Khandal adds that the Rajasthan government has notified small pieces of land as buffer areas under pressure from the Supreme Court but some of these parcels of land do not even border the reserve. “You are asking state governments to do something that they simply cannot do,” he says.

There is also opposition from the mining industry. Mines abut the would-be buffer areas in many of the sanctuaries, and there is pressure on state governments not to allow buffer areas to come up.

Ajay Dubey, the founder of Prayatna, an NGO in Madhya Pradesh, hopes that the issue will be resolved now that the matter is before the Supreme Court. “It’s time for a new policy,” says Dubey, who petitioned the court last year, asking for the government’s directives to be followed.

Actor and wildlife enthusiast Sabyasachi Chakraborty agrees. “I hope the Supreme Court seriously considers this issue. Only people who are serious about conservation and research should be allowed into the reserves. There are too many picnickers visiting national parks these days,” he says. “But it (the ban) should be done in phases.

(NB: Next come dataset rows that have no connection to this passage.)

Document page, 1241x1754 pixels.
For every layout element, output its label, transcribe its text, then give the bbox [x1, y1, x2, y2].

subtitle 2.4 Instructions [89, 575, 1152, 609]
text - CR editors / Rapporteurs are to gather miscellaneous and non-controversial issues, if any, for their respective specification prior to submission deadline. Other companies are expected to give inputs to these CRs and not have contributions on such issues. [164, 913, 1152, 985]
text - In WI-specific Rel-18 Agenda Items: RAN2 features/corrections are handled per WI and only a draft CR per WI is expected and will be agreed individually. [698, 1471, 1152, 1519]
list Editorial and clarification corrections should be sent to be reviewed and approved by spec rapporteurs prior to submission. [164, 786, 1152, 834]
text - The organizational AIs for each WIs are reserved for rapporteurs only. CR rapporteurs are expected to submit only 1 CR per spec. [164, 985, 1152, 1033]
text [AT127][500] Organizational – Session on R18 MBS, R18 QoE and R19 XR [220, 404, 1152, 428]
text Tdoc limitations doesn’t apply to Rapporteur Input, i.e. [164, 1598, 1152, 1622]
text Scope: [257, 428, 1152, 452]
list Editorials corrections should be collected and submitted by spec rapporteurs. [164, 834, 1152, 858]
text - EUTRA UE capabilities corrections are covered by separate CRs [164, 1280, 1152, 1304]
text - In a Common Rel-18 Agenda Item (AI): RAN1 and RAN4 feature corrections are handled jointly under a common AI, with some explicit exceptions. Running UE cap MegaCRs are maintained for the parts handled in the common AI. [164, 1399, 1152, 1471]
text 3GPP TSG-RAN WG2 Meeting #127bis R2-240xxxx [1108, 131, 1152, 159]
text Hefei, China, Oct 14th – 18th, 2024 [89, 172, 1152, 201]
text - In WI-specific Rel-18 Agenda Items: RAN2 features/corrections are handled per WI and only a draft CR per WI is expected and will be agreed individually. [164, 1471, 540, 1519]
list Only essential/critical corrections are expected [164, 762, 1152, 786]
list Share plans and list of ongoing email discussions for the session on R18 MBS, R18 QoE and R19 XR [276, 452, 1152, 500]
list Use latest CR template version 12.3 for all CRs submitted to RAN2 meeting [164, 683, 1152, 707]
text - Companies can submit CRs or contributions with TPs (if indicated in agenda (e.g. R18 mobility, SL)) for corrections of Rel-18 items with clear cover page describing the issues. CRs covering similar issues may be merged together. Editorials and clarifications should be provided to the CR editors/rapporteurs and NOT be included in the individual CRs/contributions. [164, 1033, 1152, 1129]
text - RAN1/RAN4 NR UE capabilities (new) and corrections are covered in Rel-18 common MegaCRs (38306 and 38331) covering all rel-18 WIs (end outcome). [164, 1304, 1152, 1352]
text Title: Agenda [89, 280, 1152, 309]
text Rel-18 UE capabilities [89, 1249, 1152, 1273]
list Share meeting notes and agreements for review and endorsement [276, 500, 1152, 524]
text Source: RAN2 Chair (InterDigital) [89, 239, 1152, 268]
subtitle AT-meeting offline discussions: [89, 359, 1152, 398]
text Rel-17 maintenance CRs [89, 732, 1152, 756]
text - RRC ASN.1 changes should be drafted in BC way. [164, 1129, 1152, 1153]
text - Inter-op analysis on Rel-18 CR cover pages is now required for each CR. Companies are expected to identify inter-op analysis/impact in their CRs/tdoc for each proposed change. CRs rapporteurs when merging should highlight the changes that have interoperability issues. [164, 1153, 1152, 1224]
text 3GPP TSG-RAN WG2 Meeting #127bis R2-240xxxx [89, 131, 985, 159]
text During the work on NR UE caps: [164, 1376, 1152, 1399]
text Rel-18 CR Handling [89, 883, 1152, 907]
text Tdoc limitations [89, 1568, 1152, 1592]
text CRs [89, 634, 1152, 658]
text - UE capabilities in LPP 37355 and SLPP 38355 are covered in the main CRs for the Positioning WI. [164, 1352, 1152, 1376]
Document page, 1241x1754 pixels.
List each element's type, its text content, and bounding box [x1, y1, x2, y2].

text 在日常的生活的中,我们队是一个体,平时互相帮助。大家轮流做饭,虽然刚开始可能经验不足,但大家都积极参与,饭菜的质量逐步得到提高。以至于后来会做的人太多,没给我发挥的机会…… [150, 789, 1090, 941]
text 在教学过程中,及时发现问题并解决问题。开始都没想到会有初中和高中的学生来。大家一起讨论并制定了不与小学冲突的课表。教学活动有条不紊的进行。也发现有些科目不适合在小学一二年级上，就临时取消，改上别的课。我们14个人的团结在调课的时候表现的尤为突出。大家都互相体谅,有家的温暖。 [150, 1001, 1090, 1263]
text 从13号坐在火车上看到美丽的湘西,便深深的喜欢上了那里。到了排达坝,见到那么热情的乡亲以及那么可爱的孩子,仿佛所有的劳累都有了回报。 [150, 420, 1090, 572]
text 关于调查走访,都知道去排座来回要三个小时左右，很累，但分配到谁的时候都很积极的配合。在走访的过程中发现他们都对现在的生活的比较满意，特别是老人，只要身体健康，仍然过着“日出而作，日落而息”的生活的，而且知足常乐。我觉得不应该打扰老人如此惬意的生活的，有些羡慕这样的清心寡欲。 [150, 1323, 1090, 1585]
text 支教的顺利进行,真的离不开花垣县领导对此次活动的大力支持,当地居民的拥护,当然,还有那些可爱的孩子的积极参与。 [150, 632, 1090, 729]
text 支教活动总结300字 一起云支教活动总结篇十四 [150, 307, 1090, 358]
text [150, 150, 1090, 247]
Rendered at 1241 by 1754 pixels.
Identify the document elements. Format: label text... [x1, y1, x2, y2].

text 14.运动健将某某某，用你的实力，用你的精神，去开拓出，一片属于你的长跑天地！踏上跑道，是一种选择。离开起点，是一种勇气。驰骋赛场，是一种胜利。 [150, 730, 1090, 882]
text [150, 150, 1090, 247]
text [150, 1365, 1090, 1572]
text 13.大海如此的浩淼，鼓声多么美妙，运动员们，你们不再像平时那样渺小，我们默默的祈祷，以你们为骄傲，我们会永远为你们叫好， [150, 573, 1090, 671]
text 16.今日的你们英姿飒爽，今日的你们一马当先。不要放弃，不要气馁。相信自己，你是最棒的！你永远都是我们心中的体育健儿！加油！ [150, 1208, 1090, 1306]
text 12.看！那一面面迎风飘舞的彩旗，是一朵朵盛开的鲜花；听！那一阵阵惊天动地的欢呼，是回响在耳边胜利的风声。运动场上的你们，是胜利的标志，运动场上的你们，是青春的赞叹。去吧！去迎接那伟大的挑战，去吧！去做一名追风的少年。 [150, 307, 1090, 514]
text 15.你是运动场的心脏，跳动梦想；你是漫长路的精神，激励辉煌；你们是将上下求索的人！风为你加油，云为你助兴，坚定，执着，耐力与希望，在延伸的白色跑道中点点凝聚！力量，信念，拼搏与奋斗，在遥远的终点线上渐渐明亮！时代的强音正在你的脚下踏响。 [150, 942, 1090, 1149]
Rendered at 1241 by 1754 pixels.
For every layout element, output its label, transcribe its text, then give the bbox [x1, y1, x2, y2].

Too many peoples’ livelihoods are at stake.”

Others blame the environment ministry for coming up with rules that are not in keeping with the realities on the ground. “Whether it is tourism or human settlements, we need site- specific strategies to determine what is and what is not acceptable, and these need to be determined based on all available knowledge (modern and traditional), and democratically, not only by a bureaucratic agency or small sets of so-called experts,” says Ashish Kothari of Kalpavriksh, an environmental NGO.

The argument continues, while Vishal Singh, director, Travel Operators for Tigers-India, looks bleakly into the future. “We cannot bring tourists to watch the cows graze,” he says despondently.